=== Input data ===
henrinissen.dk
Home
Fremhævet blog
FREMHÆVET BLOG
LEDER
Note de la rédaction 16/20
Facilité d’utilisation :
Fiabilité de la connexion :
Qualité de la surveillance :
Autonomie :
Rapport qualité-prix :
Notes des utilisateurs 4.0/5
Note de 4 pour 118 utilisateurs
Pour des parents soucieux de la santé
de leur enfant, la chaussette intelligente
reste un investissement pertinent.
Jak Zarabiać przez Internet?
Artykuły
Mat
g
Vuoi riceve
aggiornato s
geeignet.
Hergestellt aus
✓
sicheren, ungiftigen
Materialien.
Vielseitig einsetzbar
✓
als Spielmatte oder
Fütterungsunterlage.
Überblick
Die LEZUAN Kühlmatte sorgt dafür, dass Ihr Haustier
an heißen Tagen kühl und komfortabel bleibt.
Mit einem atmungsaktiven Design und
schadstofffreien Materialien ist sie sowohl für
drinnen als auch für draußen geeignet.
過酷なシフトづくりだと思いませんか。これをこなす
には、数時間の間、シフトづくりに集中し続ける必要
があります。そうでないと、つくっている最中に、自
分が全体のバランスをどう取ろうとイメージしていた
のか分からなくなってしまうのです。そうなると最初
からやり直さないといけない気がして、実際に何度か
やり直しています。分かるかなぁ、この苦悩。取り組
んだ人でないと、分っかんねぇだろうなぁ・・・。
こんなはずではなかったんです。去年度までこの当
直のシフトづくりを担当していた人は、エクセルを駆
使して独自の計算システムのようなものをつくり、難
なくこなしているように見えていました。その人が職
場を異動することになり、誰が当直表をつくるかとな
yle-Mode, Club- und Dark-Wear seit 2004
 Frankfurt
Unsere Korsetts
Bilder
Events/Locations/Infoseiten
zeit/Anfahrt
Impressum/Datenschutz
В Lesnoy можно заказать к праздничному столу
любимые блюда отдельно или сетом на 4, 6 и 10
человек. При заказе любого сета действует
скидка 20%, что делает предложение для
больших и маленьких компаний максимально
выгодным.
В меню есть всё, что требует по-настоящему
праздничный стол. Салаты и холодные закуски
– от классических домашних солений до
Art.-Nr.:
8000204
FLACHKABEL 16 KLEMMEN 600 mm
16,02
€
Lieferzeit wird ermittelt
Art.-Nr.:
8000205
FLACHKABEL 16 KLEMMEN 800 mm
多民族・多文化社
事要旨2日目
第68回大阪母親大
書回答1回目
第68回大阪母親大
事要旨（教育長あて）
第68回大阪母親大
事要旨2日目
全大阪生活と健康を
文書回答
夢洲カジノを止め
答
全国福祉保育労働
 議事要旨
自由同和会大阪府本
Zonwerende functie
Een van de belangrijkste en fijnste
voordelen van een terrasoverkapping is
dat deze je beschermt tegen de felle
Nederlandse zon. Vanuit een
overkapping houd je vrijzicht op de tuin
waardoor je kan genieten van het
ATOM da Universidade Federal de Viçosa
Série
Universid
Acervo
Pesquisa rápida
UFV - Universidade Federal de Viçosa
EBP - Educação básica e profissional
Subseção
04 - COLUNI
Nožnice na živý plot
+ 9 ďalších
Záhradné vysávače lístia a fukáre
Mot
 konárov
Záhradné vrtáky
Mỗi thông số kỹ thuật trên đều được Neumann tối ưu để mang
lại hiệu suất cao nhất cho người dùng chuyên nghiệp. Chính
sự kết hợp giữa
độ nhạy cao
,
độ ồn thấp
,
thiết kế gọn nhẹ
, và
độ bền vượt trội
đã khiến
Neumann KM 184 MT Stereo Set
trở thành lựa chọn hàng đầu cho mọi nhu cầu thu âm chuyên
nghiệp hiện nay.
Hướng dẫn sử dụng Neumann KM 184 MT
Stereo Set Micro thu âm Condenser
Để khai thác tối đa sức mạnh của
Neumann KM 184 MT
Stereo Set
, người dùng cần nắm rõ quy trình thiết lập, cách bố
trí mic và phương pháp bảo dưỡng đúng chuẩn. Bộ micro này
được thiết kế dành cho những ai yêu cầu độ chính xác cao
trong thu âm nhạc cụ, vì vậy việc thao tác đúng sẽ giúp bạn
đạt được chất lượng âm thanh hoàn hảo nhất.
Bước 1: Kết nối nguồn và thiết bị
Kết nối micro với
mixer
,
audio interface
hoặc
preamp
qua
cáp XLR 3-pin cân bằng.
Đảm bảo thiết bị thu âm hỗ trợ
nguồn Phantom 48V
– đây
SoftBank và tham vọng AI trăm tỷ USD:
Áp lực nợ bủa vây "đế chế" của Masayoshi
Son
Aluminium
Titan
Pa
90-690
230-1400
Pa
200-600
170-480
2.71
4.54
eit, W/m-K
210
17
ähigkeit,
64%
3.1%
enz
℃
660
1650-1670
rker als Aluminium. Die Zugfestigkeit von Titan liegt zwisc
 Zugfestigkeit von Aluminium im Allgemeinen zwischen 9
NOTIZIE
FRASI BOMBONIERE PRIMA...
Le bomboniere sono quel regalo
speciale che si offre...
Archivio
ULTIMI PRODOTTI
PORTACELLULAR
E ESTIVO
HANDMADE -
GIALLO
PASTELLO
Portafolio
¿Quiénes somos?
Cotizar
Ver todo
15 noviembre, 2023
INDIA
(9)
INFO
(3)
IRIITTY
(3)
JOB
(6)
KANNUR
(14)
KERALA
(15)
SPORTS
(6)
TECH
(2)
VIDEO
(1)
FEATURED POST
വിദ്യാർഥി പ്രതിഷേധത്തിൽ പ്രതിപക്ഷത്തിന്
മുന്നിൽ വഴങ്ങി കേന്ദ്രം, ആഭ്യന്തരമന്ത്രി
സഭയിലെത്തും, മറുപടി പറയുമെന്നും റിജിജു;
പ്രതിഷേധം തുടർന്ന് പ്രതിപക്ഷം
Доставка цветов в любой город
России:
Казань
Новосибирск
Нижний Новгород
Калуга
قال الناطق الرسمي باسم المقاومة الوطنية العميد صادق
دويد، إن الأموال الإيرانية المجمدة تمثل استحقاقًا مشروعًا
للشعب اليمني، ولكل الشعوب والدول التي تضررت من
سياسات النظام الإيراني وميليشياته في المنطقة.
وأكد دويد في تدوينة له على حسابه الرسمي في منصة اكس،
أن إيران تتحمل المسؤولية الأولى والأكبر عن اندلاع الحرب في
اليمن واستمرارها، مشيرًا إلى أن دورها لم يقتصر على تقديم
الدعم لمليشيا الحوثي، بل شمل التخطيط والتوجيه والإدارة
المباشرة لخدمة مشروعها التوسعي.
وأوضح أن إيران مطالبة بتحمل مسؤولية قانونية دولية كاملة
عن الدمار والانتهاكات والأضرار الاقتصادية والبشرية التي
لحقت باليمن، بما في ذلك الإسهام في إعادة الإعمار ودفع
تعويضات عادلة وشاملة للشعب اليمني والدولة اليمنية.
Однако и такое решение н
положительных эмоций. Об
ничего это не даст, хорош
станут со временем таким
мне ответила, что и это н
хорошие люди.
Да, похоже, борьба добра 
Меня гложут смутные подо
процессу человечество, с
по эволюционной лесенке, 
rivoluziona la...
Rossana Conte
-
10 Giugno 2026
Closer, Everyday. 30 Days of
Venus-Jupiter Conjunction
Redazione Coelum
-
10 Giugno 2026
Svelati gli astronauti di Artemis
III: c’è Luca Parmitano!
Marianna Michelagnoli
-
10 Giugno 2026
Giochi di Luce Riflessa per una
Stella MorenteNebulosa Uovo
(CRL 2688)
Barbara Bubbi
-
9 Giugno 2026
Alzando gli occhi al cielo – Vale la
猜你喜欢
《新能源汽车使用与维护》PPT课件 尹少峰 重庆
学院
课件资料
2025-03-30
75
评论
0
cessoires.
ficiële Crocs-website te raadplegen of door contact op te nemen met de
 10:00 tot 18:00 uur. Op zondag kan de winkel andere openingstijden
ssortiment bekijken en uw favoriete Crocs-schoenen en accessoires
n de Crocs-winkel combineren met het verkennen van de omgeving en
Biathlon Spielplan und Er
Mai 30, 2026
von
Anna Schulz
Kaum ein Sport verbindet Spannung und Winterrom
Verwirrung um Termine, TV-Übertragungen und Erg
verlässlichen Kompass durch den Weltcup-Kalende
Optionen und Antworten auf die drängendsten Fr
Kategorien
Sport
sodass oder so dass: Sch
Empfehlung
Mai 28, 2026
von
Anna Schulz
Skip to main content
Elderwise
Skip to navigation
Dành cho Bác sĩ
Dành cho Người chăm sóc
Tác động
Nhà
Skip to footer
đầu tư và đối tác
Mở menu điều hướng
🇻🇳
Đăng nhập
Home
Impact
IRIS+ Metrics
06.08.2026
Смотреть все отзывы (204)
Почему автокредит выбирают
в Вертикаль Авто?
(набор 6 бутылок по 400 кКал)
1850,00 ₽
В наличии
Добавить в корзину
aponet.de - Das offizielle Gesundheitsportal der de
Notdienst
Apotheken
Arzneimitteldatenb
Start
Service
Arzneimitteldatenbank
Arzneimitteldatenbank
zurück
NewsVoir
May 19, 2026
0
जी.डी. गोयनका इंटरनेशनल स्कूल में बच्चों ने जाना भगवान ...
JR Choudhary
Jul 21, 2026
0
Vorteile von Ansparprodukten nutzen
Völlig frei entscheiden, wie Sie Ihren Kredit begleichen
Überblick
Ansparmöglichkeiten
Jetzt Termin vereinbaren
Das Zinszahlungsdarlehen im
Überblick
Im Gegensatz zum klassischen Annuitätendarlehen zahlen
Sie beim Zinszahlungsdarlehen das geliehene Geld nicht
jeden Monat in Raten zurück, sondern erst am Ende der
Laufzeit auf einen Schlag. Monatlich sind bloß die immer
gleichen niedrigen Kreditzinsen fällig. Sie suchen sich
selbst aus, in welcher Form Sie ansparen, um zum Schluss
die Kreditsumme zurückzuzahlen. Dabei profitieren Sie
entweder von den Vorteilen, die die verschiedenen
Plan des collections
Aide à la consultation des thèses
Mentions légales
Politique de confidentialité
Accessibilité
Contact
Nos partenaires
===
_Work task_
Reproduce the lines word for word, from the first line through the line that contains "de leur enfant, la chaussette intelligente". Include both the first line and that last line.

_Exercise solution_
henrinissen.dk
Home
Fremhævet blog
FREMHÆVET BLOG
LEDER
Note de la rédaction 16/20
Facilité d’utilisation :
Fiabilité de la connexion :
Qualité de la surveillance :
Autonomie :
Rapport qualité-prix :
Notes des utilisateurs 4.0/5
Note de 4 pour 118 utilisateurs
Pour des parents soucieux de la santé
de leur enfant, la chaussette intelligente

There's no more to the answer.